Britney Spears requests court speed up conservatorship ruling: ‘Every day is another day of avoidable harm’

Britney Spears’s lawyer has filed a request to have her father Jamie Spears removed from her conservatorship immediately.

The request, filed on Thursday 5 August in Los Angeles, California, is asking the court to either move up a planned September hearing on the issue or to suspend Jamie Spears as conservator immediately, TMZ reported on Thursday.

A hearing is currently scheduled on 29 September to address Spears’s petition to remove her father from the conservatorship. The new filing is asking for it to be moved to an earlier date, on or after 23 August.

“Every day that passes is another day of avoidable harm and prejudice to Ms Spears and the Estate,” the filing reads in part. “... Ms Spears’s emotional health and well-being must be, and are, the paramount concern.”

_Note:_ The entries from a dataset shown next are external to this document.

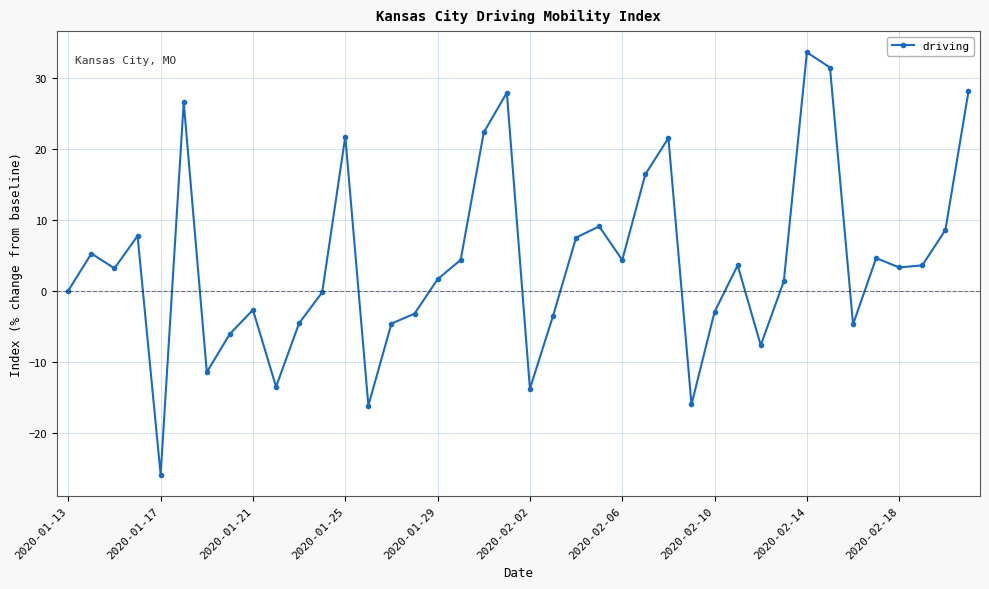

How many distinct data groups are displayed?

1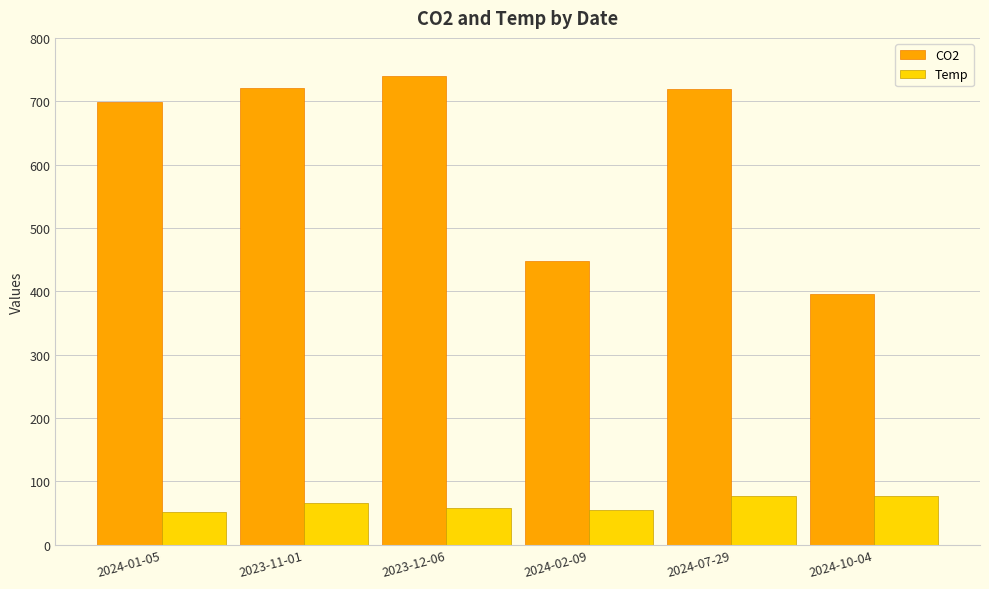

List the series in order of their overall mean, lowest first.

Temp, CO2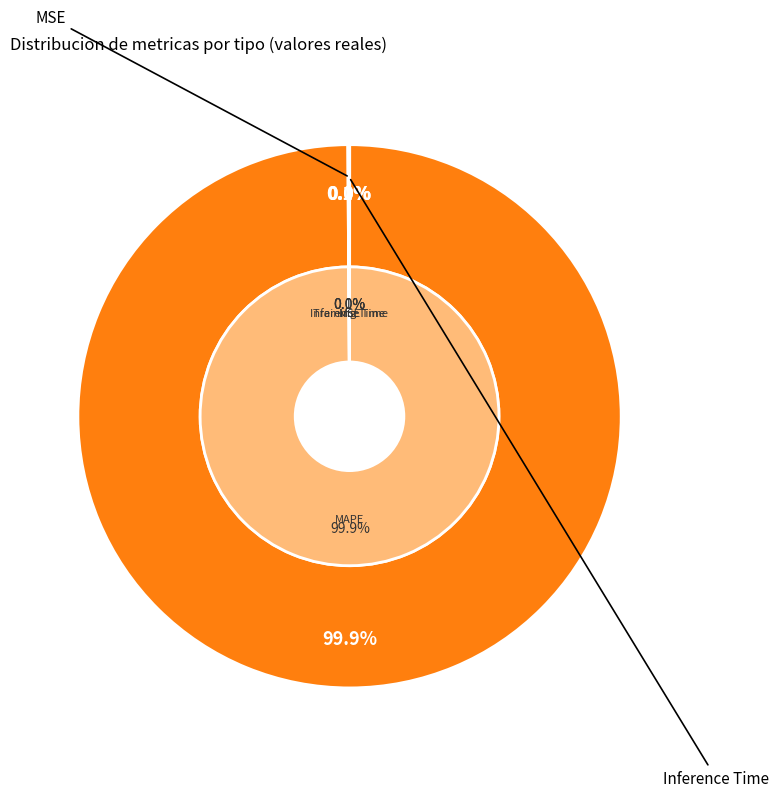

Which category has the smallest portion of the pie?

MSE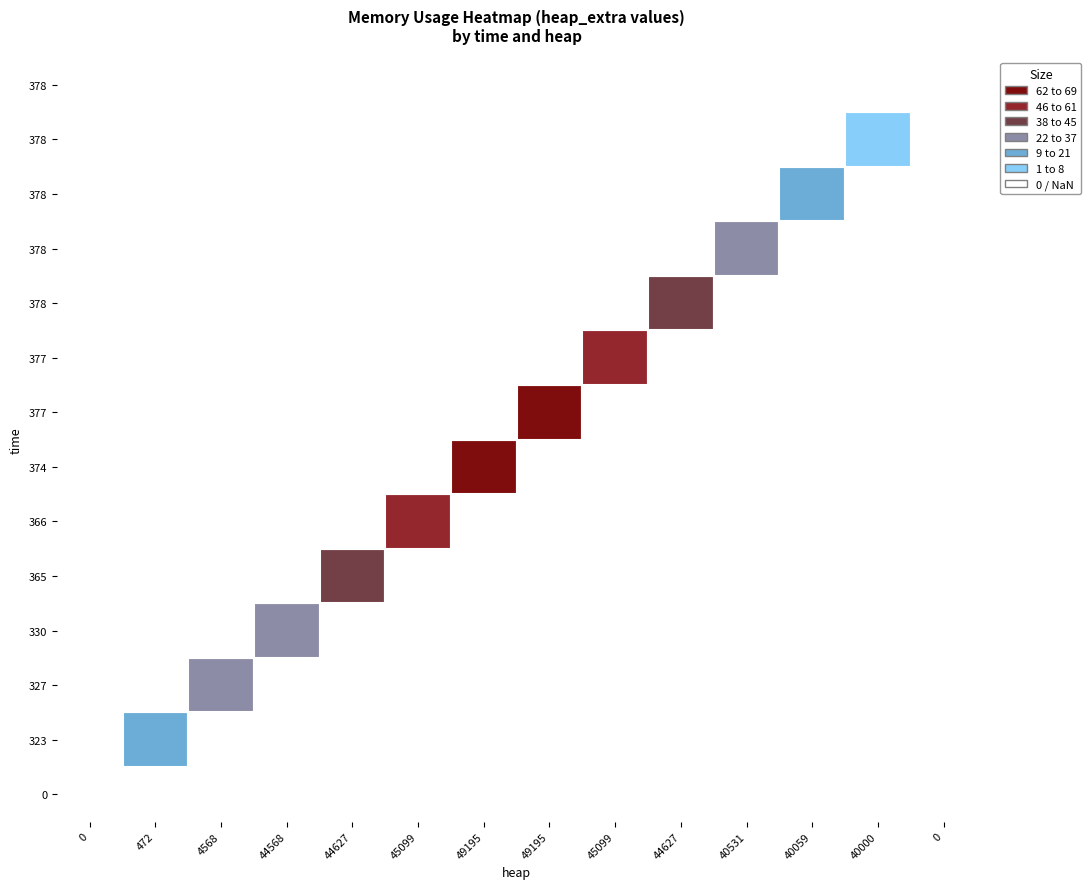

The value of 45099 at 2 is 0. True or false?

True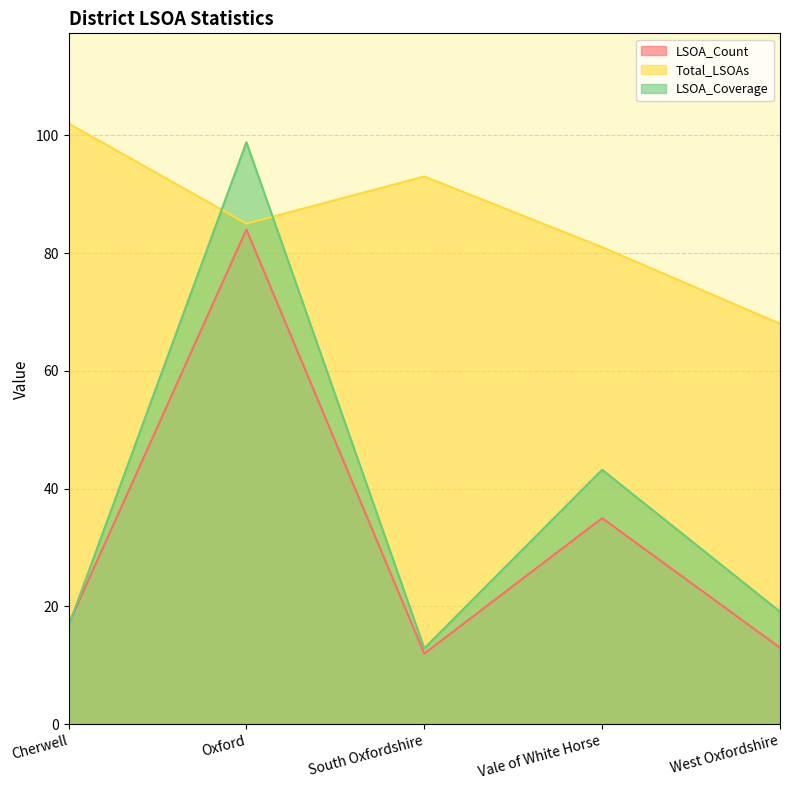

At which category does the chart reach its peak across all series?

Cherwell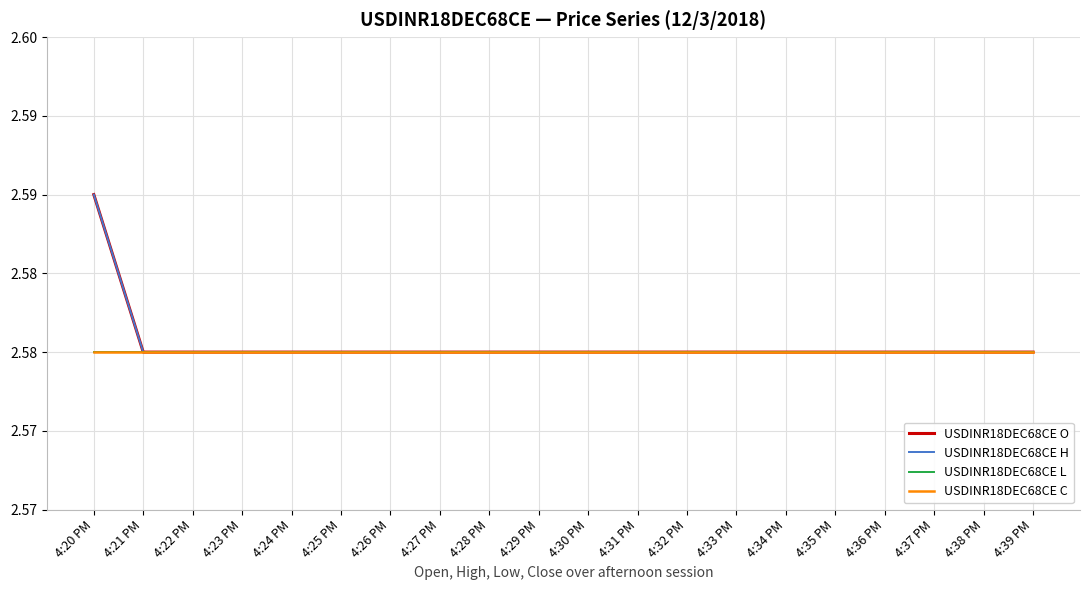

At which category does the chart reach its peak across all series?

4:20 PM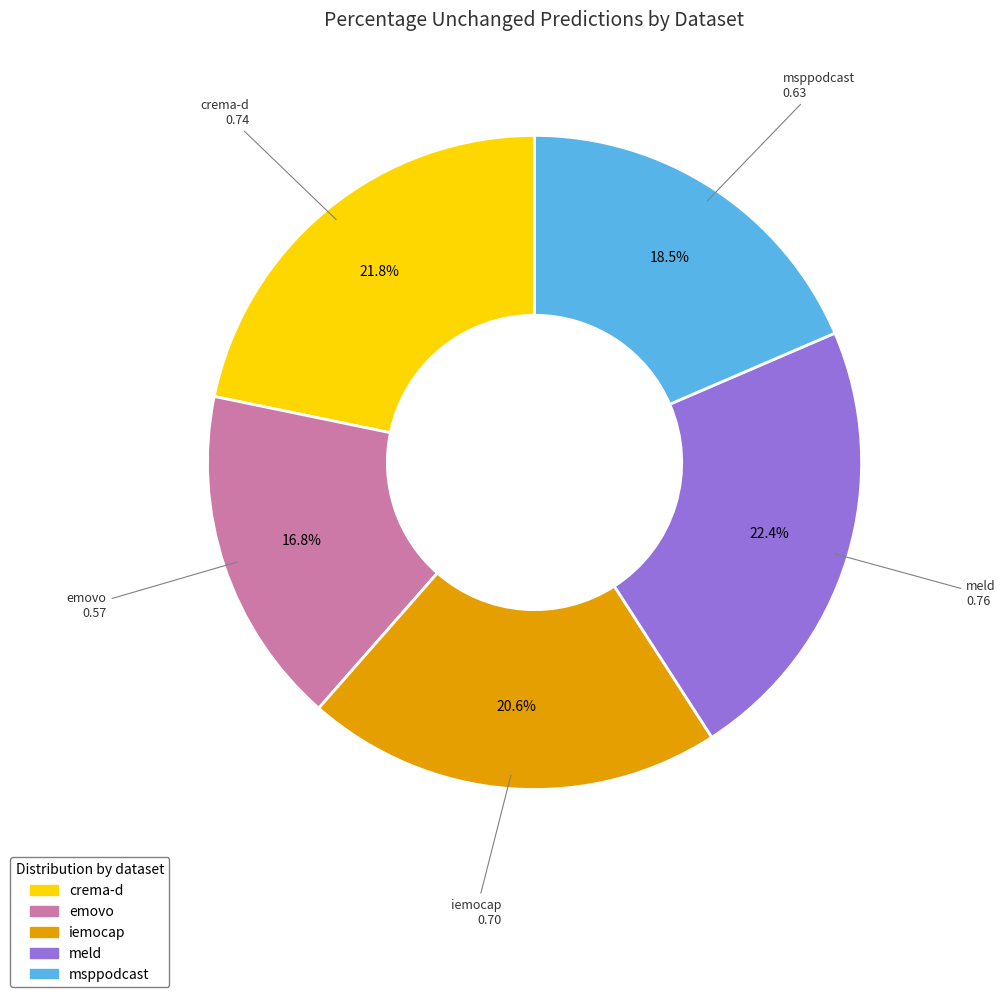

How many slices are in this pie chart?

5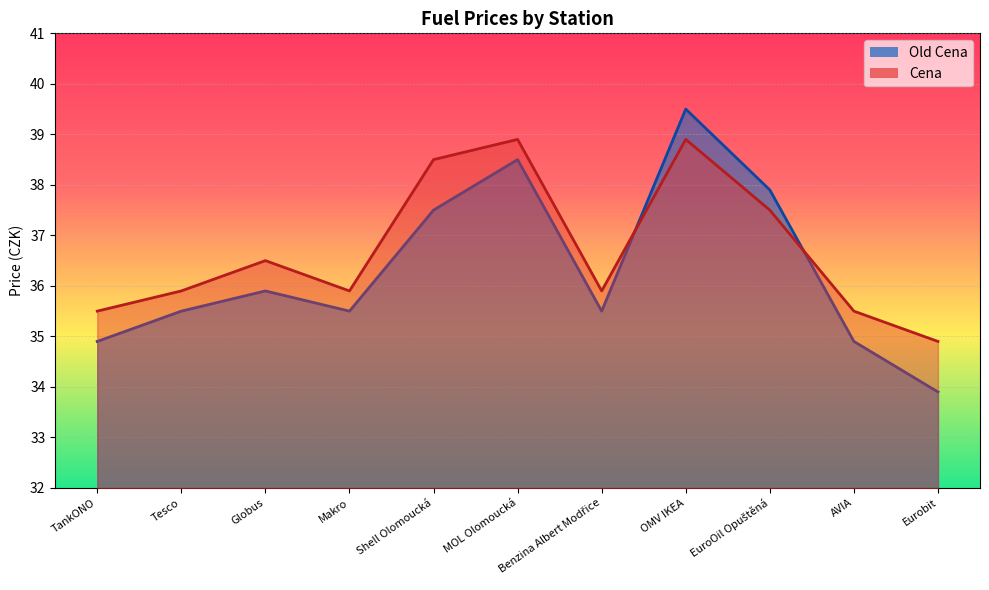

True or false: Old Cena has more than 0 points higher than both neighbors.

True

Spears’s attorney Mathew Rosengart had no comment.

Rosengart filed last month to drop Jamie Spears from the conservatorship that has controlled Britney Spears’s life and finances for more than a decade.

He argued in court documents at the time that the current situation “has grown increasingly toxic and is simply no longer tenable”, the Associated Press reported.

Rosengart has suggested replacing Jamie Spears with Jason Rubin, a certified public accountant, as conservator of the singer’s estate.

Jamie Spears stepped down as the co-conservator of his daughter’s personal matters in 2019 and now oversees her money and business dealings. A wealth management firm was at one point set to join as co-conservator alongside Jamie Spears but has since resigned from the arrangement, The New York Times reported.

Britney Spears denounced the conservatorship during a court hearing in June, describing the system as “abusive” and stating that she wants it to end.

During a 14 July hearing, Jamie Spears’s attorney Vivian Thoreen stated that he wouldn’t step down and that he only had his daughter’s best interests in mind.

The Independent has contacted Thoreen for further comment.